An Ultra-Sensitive LC Method for Simultaneous Determination of Rosuvastatin, Alprazolam and Diclofenac Sodium in API, Pharmaceutical Formulations and Human Serum by Programming the Detector

Najma Sultana, Muhammad Saeed Arayne and Saeeda Nadir Ali

Here, we report a rapid and efficient liquid chromatographic method with UV detection for the simultaneous determination of rosuvastatin, alprazolam and diclofenac sodium in API, pharmaceutical formulations and human serum employing a reversed phase Bondapak C18 (25 cm, 0.46 cm, 10 μm) column at room temperature using methanol: water (80:20 v/v) and pH adjusted to 2.9 with 85% o-phosphoric acid.
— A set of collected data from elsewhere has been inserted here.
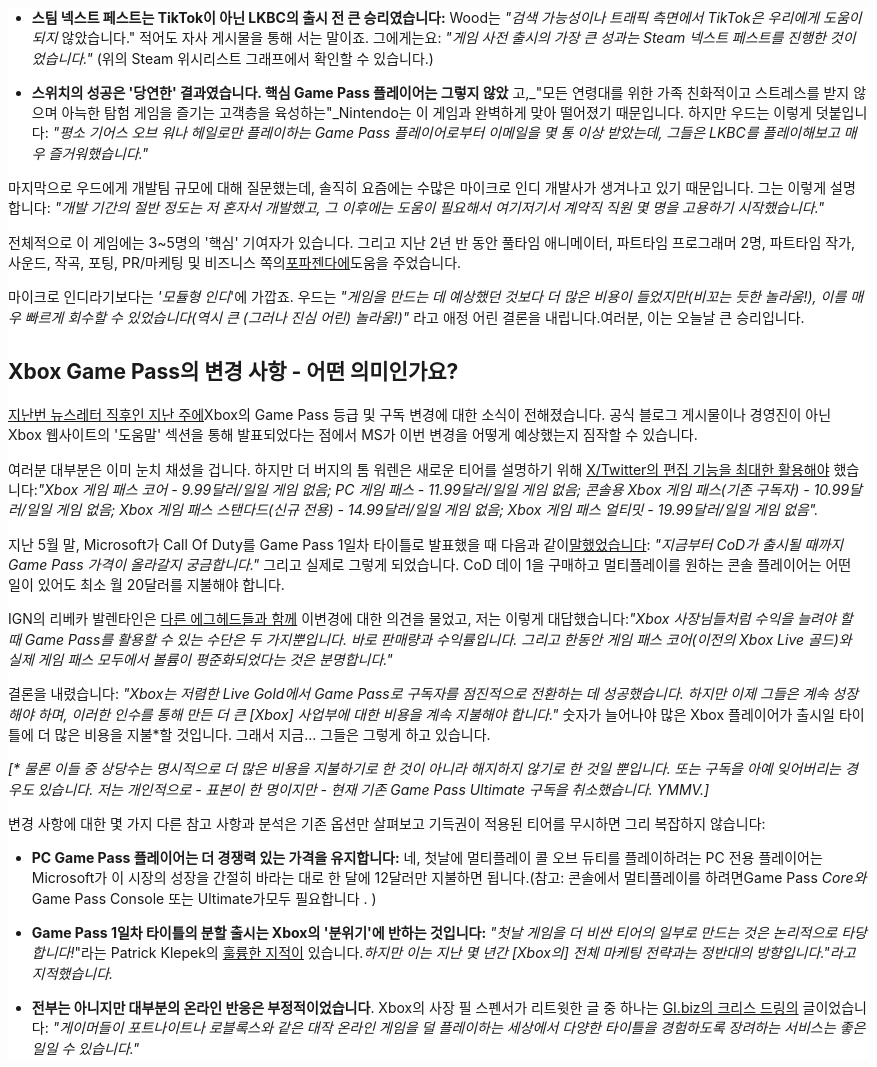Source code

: *   **스팀 넥스트 페스트는 TikTok이 아닌 LKBC의 출시 전 큰 승리였습니다:** Wood는 _"검색 가능성이나 트래픽 측면에서 TikTok은 우리에게 도움이 되지_ 않았습니다." 적어도 자사 게시물을 통해 서는 말이죠. 그에게는요: _"게임 사전 출시의 가장 큰 성과는 Steam 넥스트 페스트를 진행한 것이었습니다."_ (위의 Steam 위시리스트 그래프에서 확인할 수 있습니다.)
    
*   **스위치의 성공은 '당연한' 결과였습니다. 핵심 Game Pass 플레이어는 그렇지 않았** 고,_"모든 연령대를 위한 가족 친화적이고 스트레스를 받지 않으며 아늑한 탐험 게임을 즐기는 고객층을 육성하는"_Nintendo는 이 게임과 완벽하게 맞아 떨어졌기 때문입니다. 하지만 우드는 이렇게 덧붙입니다: _"평소 기어스 오브 워나 헤일로만 플레이하는 Game Pass 플레이어로부터 이메일을 몇 통 이상 받았는데, 그들은 LKBC를 플레이해보고 매우 즐거워했습니다."_
    

마지막으로 우드에게 개발팀 규모에 대해 질문했는데, 솔직히 요즘에는 수많은 마이크로 인디 개발사가 생겨나고 있기 때문입니다. 그는 이렇게 설명합니다: _"개발 기간의 절반 정도는 저 혼자서 개발했고, 그 이후에는 도움이 필요해서 여기저기서 계약직 직원 몇 명을 고용하기 시작했습니다."_

전체적으로 이 게임에는 3~5명의 '핵심' 기여자가 있습니다. 그리고 지난 2년 반 동안 풀타임 애니메이터, 파트타임 프로그래머 2명, 파트타임 작가, 사운드, 작곡, 포팅, PR/마케팅 및 비즈니스 쪽의[포파젠다에](https://popagenda.co/)도움을 주었습니다.

마이크로 인디라기보다는 _'모듈형 인디_'에 가깝죠. 우드는 _"게임을 만드는 데 예상했던 것보다 더 많은 비용이 들었지만(비꼬는 듯한 놀라움!), 이를 매우 빠르게 회수할 수 있었습니다(역시 큰 (그러나 진심 어린) 놀라움!)"_ 라고 애정 어린 결론을 내립니다.여러분, 이는 오늘날 큰 승리입니다.

## Xbox Game Pass의 변경 사항 - 어떤 의미인가요?

[지난번 뉴스레터 직후인 지난 주에](https://support.xbox.com/en-US/help/subscriptions-billing/manage-subscriptions/game-pass-updates-july-2024)Xbox의 Game Pass 등급 및 구독 변경에 대한 소식이 전해졌습니다. 공식 블로그 게시물이나 경영진이 아닌 Xbox 웹사이트의 '도움말' 섹션을 통해 발표되었다는 점에서 MS가 이번 변경을 어떻게 예상했는지 짐작할 수 있습니다.

여러분 대부분은 이미 눈치 채셨을 겁니다. 하지만 더 버지의 톰 워렌은 새로운 티어를 설명하기 위해 [X/Twitter의 편집 기능을 최대한 활용해야](https://x.com/tomwarren/status/1810813118471172303) 했습니다:_"Xbox 게임 패스 코어 - 9.99달러/일일 게임 없음; PC 게임 패스 - 11.99달러/일일 게임 없음; 콘솔용 Xbox 게임 패스(기존 구독자) - 10.99달러/일일 게임 없음; Xbox 게임 패스 스탠다드(신규 전용) - 14.99달러/일일 게임 없음; Xbox 게임 패스 얼티밋 - 19.99달러/일일 게임 없음"._

지난 5월 말, Microsoft가 Call Of Duty를 Game Pass 1일차 타이틀로 발표했을 때 다음과 같이[말했었습니다](https://newsletter.gamediscover.co/p/are-conversion-rates-dipping-over): _"지금부터 CoD가 출시될 때까지 Game Pass 가격이 올라갈지 궁금합니다."_ 그리고 실제로 그렇게 되었습니다. CoD 데이 1을 구매하고 멀티플레이를 원하는 콘솔 플레이어는 어떤 일이 있어도 최소 월 20달러를 지불해야 합니다.

IGN의 리베카 발렌타인은 [다른 에그헤드들과 함께](https://www.ign.com/articles/xbox-game-pass-price-hikes-were-inevitable-analysts-say) 이변경에 대한 의견을 물었고, 저는 이렇게 대답했습니다:_"Xbox 사장님들처럼 수익을 늘려야 할 때 Game Pass를 활용할 수 있는 수단은 두 가지뿐입니다. 바로 판매량과 수익률입니다. 그리고 한동안 게임 패스 코어(이전의 Xbox Live 골드)와 실제 게임 패스 모두에서 볼륨이 평준화되었다는 것은 분명합니다."_

결론을 내렸습니다: _"Xbox는 저렴한 Live Gold에서 Game Pass로 구독자를 점진적으로 전환하는 데 성공했습니다. 하지만 이제 그들은 계속 성장해야 하며, 이러한 인수를 통해 만든 더 큰 \[Xbox\] 사업부에 대한 비용을 계속 지불해야 합니다."_ 숫자가 늘어나야 많은 Xbox 플레이어가 출시일 타이틀에 더 많은 비용을 지불\*할 것입니다. 그래서 지금... 그들은 그렇게 하고 있습니다.

_\[\* 물론 이들 중 상당수는 명시적으로 더 많은 비용을 지불하기로 한 것이 아니라 해지하지 않기로 한 것일 뿐입니다. 또는 구독을 아예 잊어버리는 경우도 있습니다. 저는 개인적으로 - 표본이 한 명이지만 - 현재 기존 Game Pass Ultimate 구독을 취소했습니다. YMMV.\]_

변경 사항에 대한 몇 가지 다른 참고 사항과 분석은 기존 옵션만 살펴보고 기득권이 적용된 티어를 무시하면 그리 복잡하지 않습니다:

*   **PC Game Pass 플레이어는 더 경쟁력 있는 가격을 유지합니다:** 네, 첫날에 멀티플레이 콜 오브 듀티를 플레이하려는 PC 전용 플레이어는 Microsoft가 이 시장의 성장을 간절히 바라는 대로 한 달에 12달러만 지불하면 됩니다.(참고: 콘솔에서 멀티플레이를 하려면Game Pass _Core와_ Game Pass Console 또는 Ultimate가모두 필요합니다 . )
    
*   **Game Pass 1일차 타이틀의 분할 출시는 Xbox의 '분위기'에 반하는 것입니다:** _"첫날 게임을 더 비싼 티어의 일부로 만드는 것은 논리적으로 타당합니다!_"라는 Patrick Klepek의 [훌륭한 지적이](https://x.com/patrickklepek/status/1810816184914432130) 있습니다._하지만 이는 지난 몇 년간 \[Xbox의\] 전체 마케팅 전략과는 정반대의 방향입니다."라고 지적했습니다._
    
*   **전부는 아니지만 대부분의 온라인 반응은 부정적이었습니다**. Xbox의 사장 필 스펜서가 리트윗한 글 중 하나는 [GI.biz의 크리스 드링의](https://www.gamesindustry.biz/price-hike-shows-xbox-is-determined-to-make-game-pass-work-opinion) 글이었습니다: _"게이머들이 포트나이트나 로블록스와 같은 대작 온라인 게임을 덜 플레이하는 세상에서 다양한 타이틀을 경험하도록 장려하는 서비스는 좋은 일일 수 있습니다."_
Separation was achieved within a time span of 6 min. The detector response was monitored at 240 nm and the flow rate was set at 1.0 mL.min-1. Various LC parameters were optimized and developed method was validated as per ICH (2006) guidelines. Linear calibration range was determined to be 0.02-0.64, 0.125-4.0 and 0.05-1.6 μg.mL-1 and detection and quantitation limits were found to be 4.0, 17.0, 7.0 and 12.0, 52.0, 22.0 ng.mL-1 for rosuvastatin, alprazolam and diclofenic sodium respectively. Method was linear for all analytes with correlation coefficients >0.998. The intra-day and inter-day accuracy and precision of the assay were in acceptable range of 98.21-101.91% recovery and 0.20-2.07% RSD. The sensitivity of the method was enhanced when the chromatograms were analyzed by programming the detector at individual λmax of 244, 222 and 284 nm for rosuvastatin, alprazolam and diclofenac sodium respectively. High peak intensity was observed on injecting same sample concentration after the detector was programmed. Linearity was obtained even at lower concentrations of 0.02-0.64, 0.05-1.60 and 0.02-0.64 μg.mL-1. LOD and LOQ values shifted down to 3.0, 6.0, 1.0 and 9.0, 19.0, 3.0 ng.mL-1 respectively. Recovery was found to be in the range of 98.32-101.87% and inter-day and intra-day precision was less than 2.10%. The proposed method was found to be robust and successfully employed for the determination of studied drugs in commercial formulations and human serum without interference of excipients or endogenous components of serum.